● Directions for this task
An exact transcript of every entry is required, without any of the pictures.

● Records
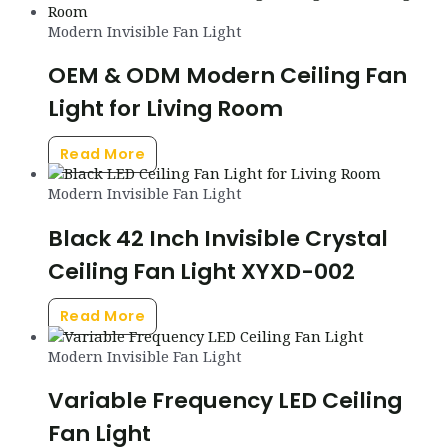
Modern Invisible Fan Light
OEM & ODM Modern Ceiling Fan
Light for Living Room
Read More
Modern Invisible Fan Light
Black 42 Inch Invisible Crystal
Ceiling Fan Light XYXD-002
Read More
Modern Invisible Fan Light
Variable Frequency LED Ceiling
Fan Light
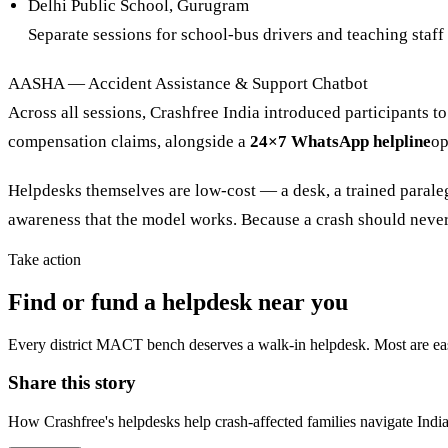
Delhi Public School, Gurugram
Separate sessions for school-bus drivers and teaching staff
AASHA — Accident Assistance & Support Chatbot
Across all sessions, Crashfree India introduced participants to
compensation claims, alongside a
24×7 WhatsApp helpline
op
Helpdesks themselves are low-cost — a desk, a trained paralegal,
awareness that the model works. Because a crash should never 
Take action
Find or fund a helpdesk near you
Every district MACT bench deserves a walk-in helpdesk. Most are easi
Share this story
How Crashfree's helpdesks help crash-affected families navigate Indi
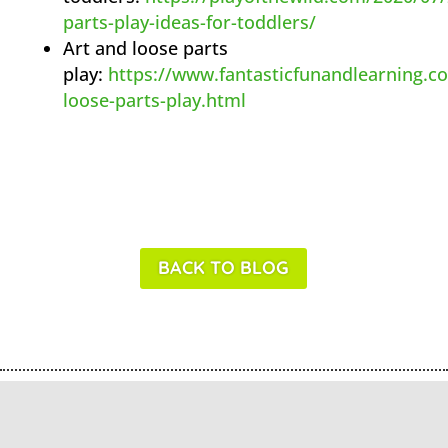
parts-play-ideas-for-toddlers/
Art and loose parts
play:
https://www.fantasticfunandlearning.c
loose-parts-play.html
BACK TO BLOG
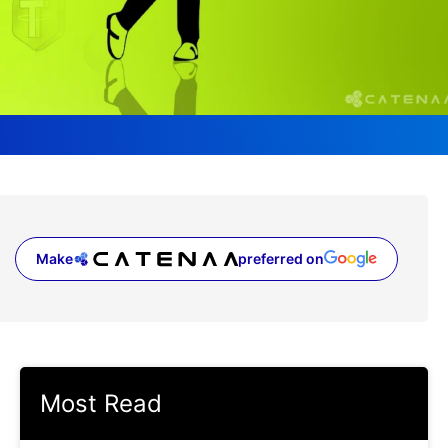
Make
preferred on
(opens in a new tab)
Most Read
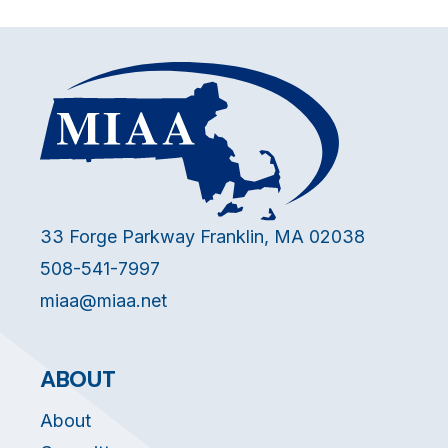
33 Forge Parkway Franklin, MA 02038
508-541-7997
miaa@miaa.net
ABOUT
About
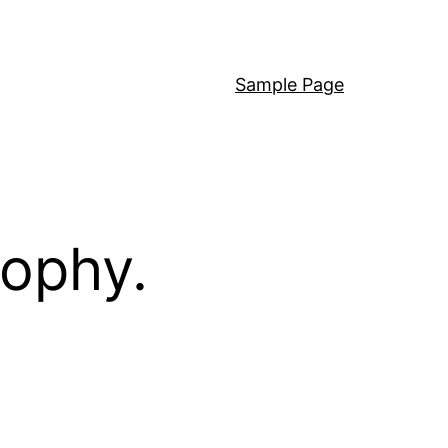
Sample Page
sophy.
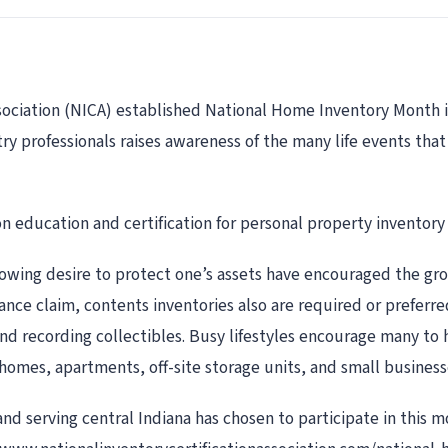
sociation (NICA) established National Home Inventory Month in
ry professionals raises awareness of the many life events tha
on education and certification for personal property inventory 
rowing desire to protect one’s assets have encouraged the grow
rance claim, contents inventories also are required or preferre
and recording collectibles. Busy lifestyles encourage many to h
homes, apartments, off-site storage units, and small business
nd serving central Indiana has chosen to participate in this m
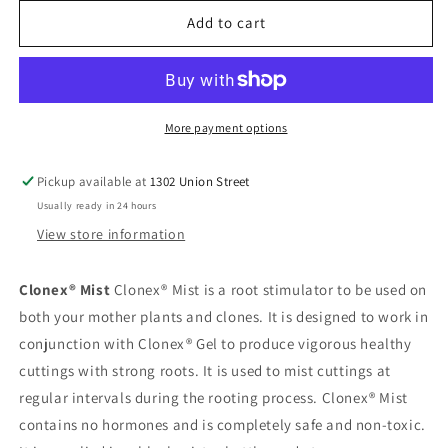
for
for
Clonex
Clonex
Add to cart
Mist
Mist
300
300
ml
ml
More payment options
Pickup available at
1302 Union Street
Usually ready in 24 hours
View store information
Clonex® Mist
Clonex® Mist is a root stimulator to be used on
both your mother plants and clones. It is designed to work in
conjunction with Clonex® Gel to produce vigorous healthy
cuttings with strong roots. It is used to mist cuttings at
regular intervals during the rooting process. Clonex® Mist
contains no hormones and is completely safe and non-toxic.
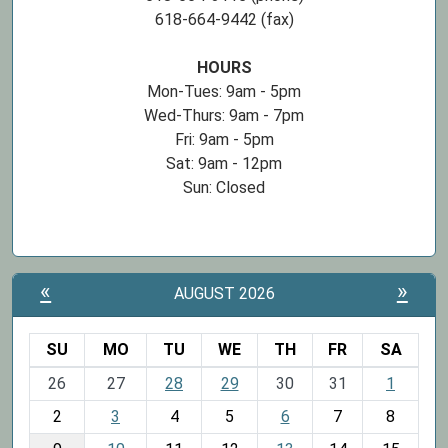
618-664-9442 (fax)
HOURS
Mon-Tues: 9am - 5pm
Wed-Thurs: 9am - 7pm
Fri: 9am - 5pm
Sat: 9am - 12pm
Sun: Closed
«
»
AUGUST 2026
SU
MO
TU
WE
TH
FR
SA
m
26
27
28
29
30
31
1
o
2
3
4
5
6
7
8
n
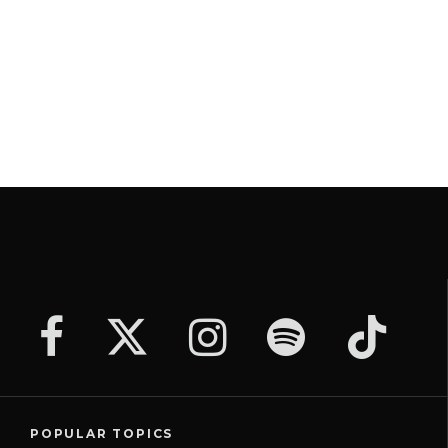
POPULAR TOPICS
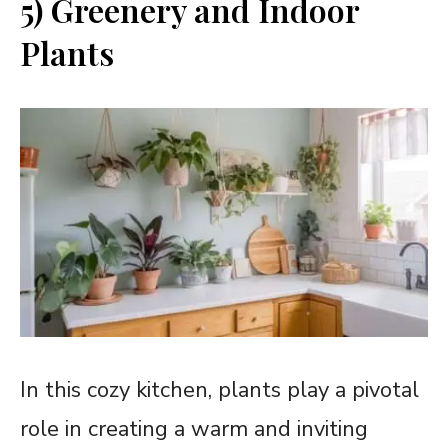
5) Greenery and Indoor
Plants
In this cozy kitchen, plants play a pivotal
role in creating a warm and inviting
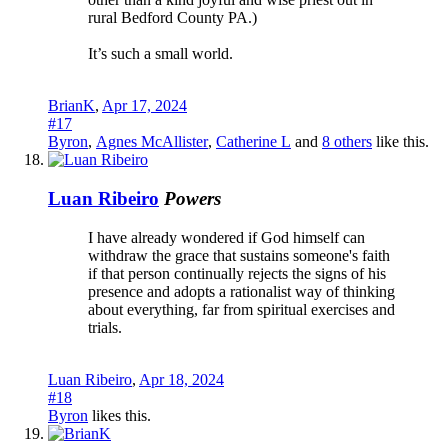
rural Bedford County PA.)
It’s such a small world.
BrianK
,
Apr 17, 2024
#17
Byron
,
Agnes McAllister
,
Catherine L
and
8 others
like this.
Luan Ribeiro
Powers
I have already wondered if God himself can
withdraw the grace that sustains someone's faith
if that person continually rejects the signs of his
presence and adopts a rationalist way of thinking
about everything, far from spiritual exercises and
trials.
Luan Ribeiro
,
Apr 18, 2024
#18
Byron
likes this.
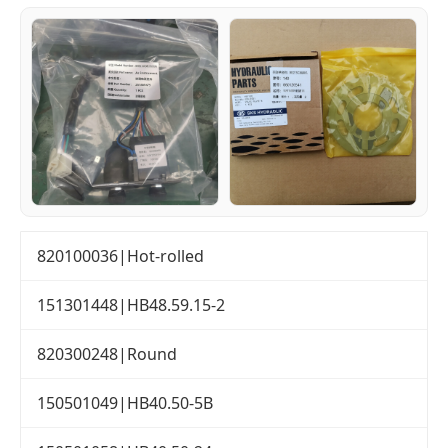
820100036|Hot-rolled
151301448|HB48.59.15-2
820300248|Round
150501049|HB40.50-5B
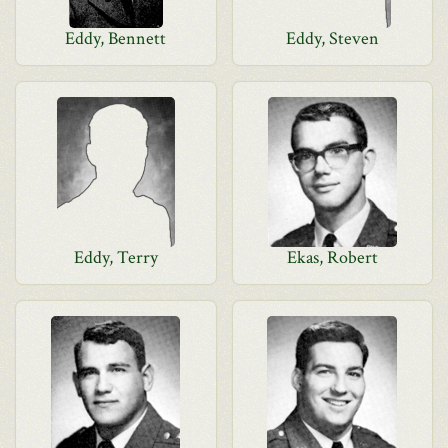
Eddy, Bennett
Eddy, Steven
Eddy, Terry
Ekas, Robert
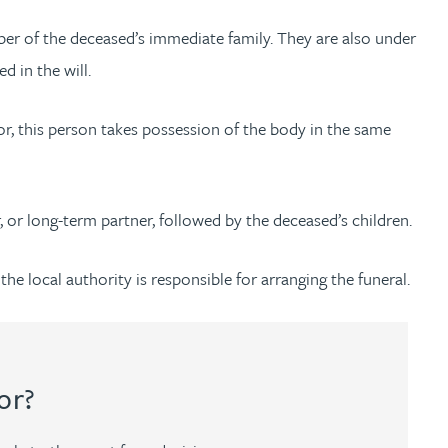
ber of the deceased’s immediate family. They are also under
d in the will.
ator, this person takes possession of the body in the same
r, or long-term partner, followed by the deceased’s children.
he local authority is responsible for arranging the funeral.
or?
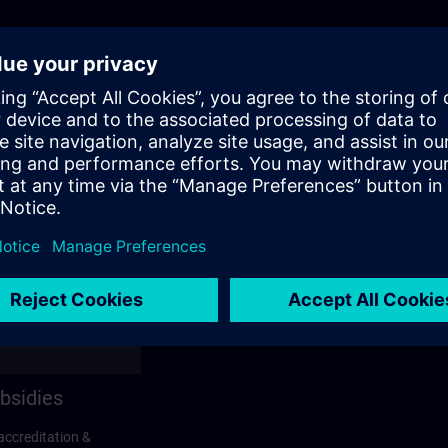
bsidies
accreditation &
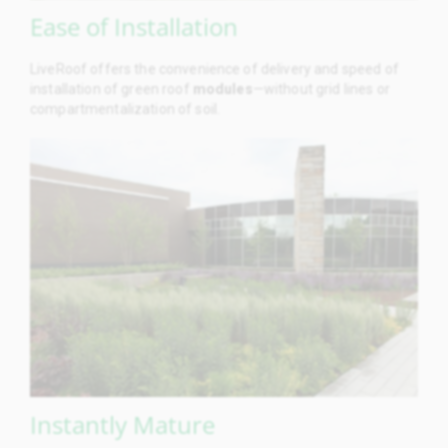
Ease of Installation
LiveRoof offers the convenience of delivery and speed of
installation of green roof
modules
—without grid lines or
compartmentalization of soil.
Instantly Mature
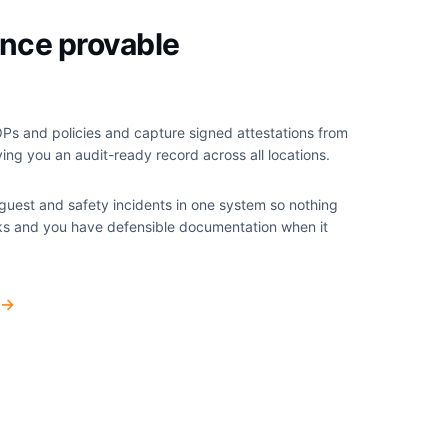
nce provable
Ps and policies and capture signed attestations from
ng you an audit-ready record across all locations.
 guest and safety incidents in one system so nothing
cks and you have defensible documentation when it
→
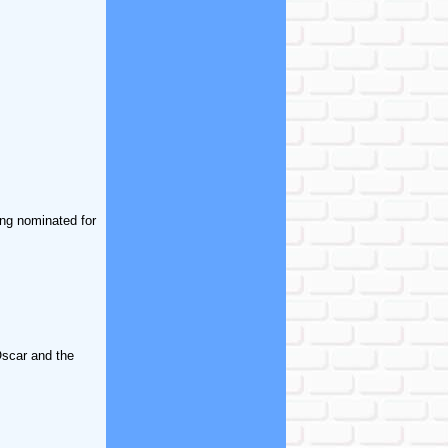
ing nominated for
Oscar and the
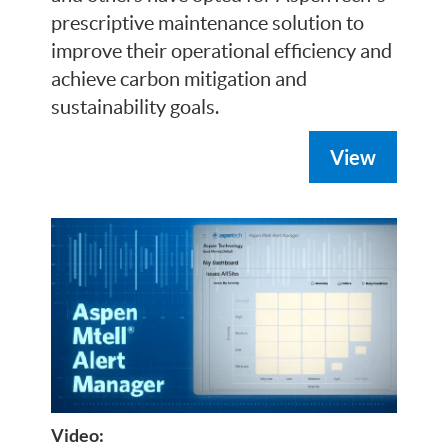
prescriptive maintenance solution to
improve their operational efficiency and
achieve carbon mitigation and
sustainability goals.
View
Video:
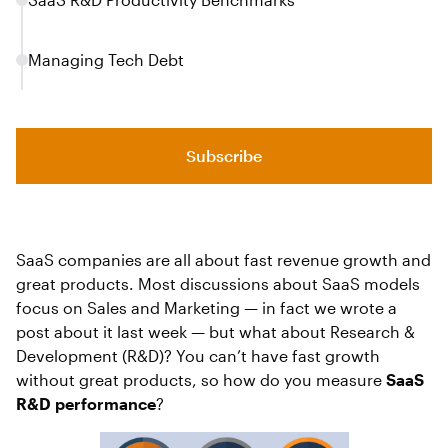
‍Managing Tech Debt
Subscribe
SaaS companies are all about fast revenue growth and
great products. Most discussions about SaaS models
focus on Sales and Marketing — in fact we wrote a
post about it last week — but what about Research &
Development (R&D)? You can’t have fast growth
without great products, so how do you measure
SaaS
R&D performance
?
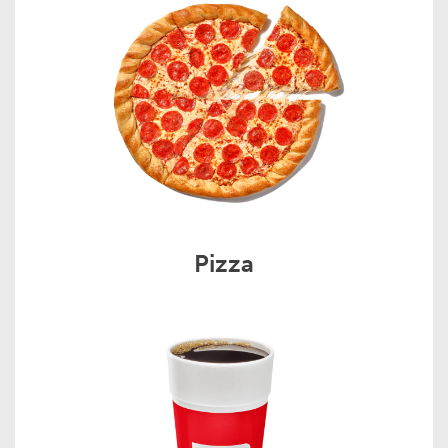
Pizza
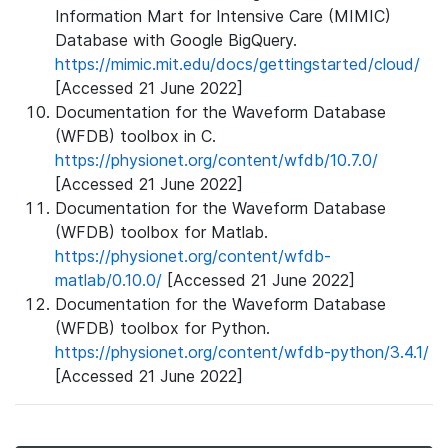
Information Mart for Intensive Care (MIMIC)
Database with Google BigQuery.
https://mimic.mit.edu/docs/gettingstarted/cloud/
[Accessed 21 June 2022]
Documentation for the Waveform Database
(WFDB) toolbox in C.
https://physionet.org/content/wfdb/10.7.0/
[Accessed 21 June 2022]
Documentation for the Waveform Database
(WFDB) toolbox for Matlab.
https://physionet.org/content/wfdb-
matlab/0.10.0/
[Accessed 21 June 2022]
Documentation for the Waveform Database
(WFDB) toolbox for Python.
https://physionet.org/content/wfdb-python/3.4.1/
[Accessed 21 June 2022]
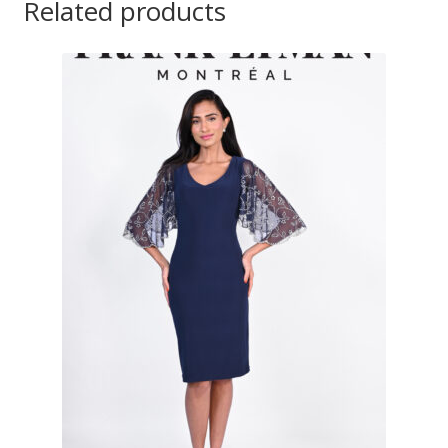
Related products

● Your response
Modern Invisible Fan Light
OEM & ODM Modern Ceiling Fan
Light for Living Room
Read More
Modern Invisible Fan Light
Black 42 Inch Invisible Crystal
Ceiling Fan Light XYXD-002
Read More
Modern Invisible Fan Light
Variable Frequency LED Ceiling
Fan Light
Delhi Public School, Gurugram
Separate sessions for school-bus drivers and teaching staff
AASHA — Accident Assistance & Support Chatbot
Across all sessions, Crashfree India introduced participants to
compensation claims, alongside a
24×7 WhatsApp helpline
op
Helpdesks themselves are low-cost — a desk, a trained paralegal,
awareness that the model works. Because a crash should never 
Take action
Find or fund a helpdesk near you
Every district MACT bench deserves a walk-in helpdesk. Most are easi
Share this story
How Crashfree's helpdesks help crash-affected families navigate Indi
parts-play-ideas-for-toddlers/
Art and loose parts
play:
https://www.fantasticfunandlearning.c
loose-parts-play.html
BACK TO BLOG
Make
preferred on
(opens in a new tab)
Most Read
33 Forge Parkway Franklin, MA 02038
508-541-7997
miaa@miaa.net
ABOUT
About
Sample Page
sophy.
sociation (NICA) established National Home Inventory Month in
ry professionals raises awareness of the many life events tha
on education and certification for personal property inventory 
rowing desire to protect one’s assets have encouraged the grow
rance claim, contents inventories also are required or preferre
and recording collectibles. Busy lifestyles encourage many to h
homes, apartments, off-site storage units, and small business
nd serving central Indiana has chosen to participate in this m
for
for
Clonex
Clonex
Add to cart
Mist
Mist
300
300
ml
ml
More payment options
Pickup available at
1302 Union Street
Usually ready in 24 hours
View store information
Clonex® Mist
Clonex® Mist is a root stimulator to be used on
both your mother plants and clones. It is designed to work in
conjunction with Clonex® Gel to produce vigorous healthy
cuttings with strong roots. It is used to mist cuttings at
regular intervals during the rooting process. Clonex® Mist
contains no hormones and is completely safe and non-toxic.
618-664-9442 (fax)
HOURS
Mon-Tues: 9am - 5pm
Wed-Thurs: 9am - 7pm
Fri: 9am - 5pm
Sat: 9am - 12pm
Sun: Closed
«
»
AUGUST 2026
SU
MO
TU
WE
TH
FR
SA
m
26
27
28
29
30
31
1
o
2
3
4
5
6
7
8
n
POPULAR TOPICS
5) Greenery and Indoor
Plants
In this cozy kitchen, plants play a pivotal
role in creating a warm and inviting
rural Bedford County PA.)
It’s such a small world.
BrianK
,
Apr 17, 2024
#17
Byron
,
Agnes McAllister
,
Catherine L
and
8 others
like this.
Luan Ribeiro
Powers
I have already wondered if God himself can
withdraw the grace that sustains someone's faith
if that person continually rejects the signs of his
presence and adopts a rationalist way of thinking
about everything, far from spiritual exercises and
trials.
Luan Ribeiro
,
Apr 18, 2024
#18
Byron
likes this.
820100036|Hot-rolled
151301448|HB48.59.15-2
820300248|Round
150501049|HB40.50-5B
Eddy, Bennett
Eddy, Steven
Eddy, Terry
Ekas, Robert
ber of the deceased’s immediate family. They are also under
d in the will.
ator, this person takes possession of the body in the same
r, or long-term partner, followed by the deceased’s children.
he local authority is responsible for arranging the funeral.
or?
bsidies
accreditation &
Ease of Installation
LiveRoof offers the convenience of delivery and speed of
installation of green roof
modules
—without grid lines or
compartmentalization of soil.
Instantly Mature
nce provable
Ps and policies and capture signed attestations from
ng you an audit-ready record across all locations.
 guest and safety incidents in one system so nothing
cks and you have defensible documentation when it
→
ing nominated for
Oscar and the
prescriptive maintenance solution to
improve their operational efficiency and
achieve carbon mitigation and
sustainability goals.
View
Video:
‍Managing Tech Debt
Subscribe
SaaS companies are all about fast revenue growth and
great products. Most discussions about SaaS models
focus on Sales and Marketing — in fact we wrote a
post about it last week — but what about Research &
Development (R&D)? You can’t have fast growth
without great products, so how do you measure
SaaS
R&D performance
?
Pizza
Information Mart for Intensive Care (MIMIC)
Database with Google BigQuery.
https://mimic.mit.edu/docs/gettingstarted/cloud/
[Accessed 21 June 2022]
Documentation for the Waveform Database
(WFDB) toolbox in C.
https://physionet.org/content/wfdb/10.7.0/
[Accessed 21 June 2022]
Documentation for the Waveform Database
(WFDB) toolbox for Matlab.
https://physionet.org/content/wfdb-
matlab/0.10.0/
[Accessed 21 June 2022]
Documentation for the Waveform Database
(WFDB) toolbox for Python.
https://physionet.org/content/wfdb-python/3.4.1/
[Accessed 21 June 2022]
Related products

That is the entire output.